### Task details
Reproduce each record verbatim, images excluded.

### Listed entries
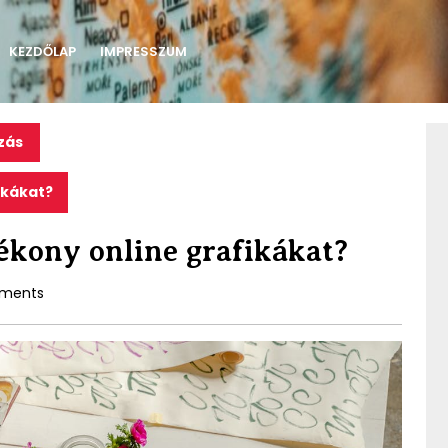
KEZDŐLAP
IMPRESSZUM
zás
ikákat?
kony online grafikákat?
ments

### Output
KEZDŐLAP
IMPRESSZUM
zás
ikákat?
kony online grafikákat?
ments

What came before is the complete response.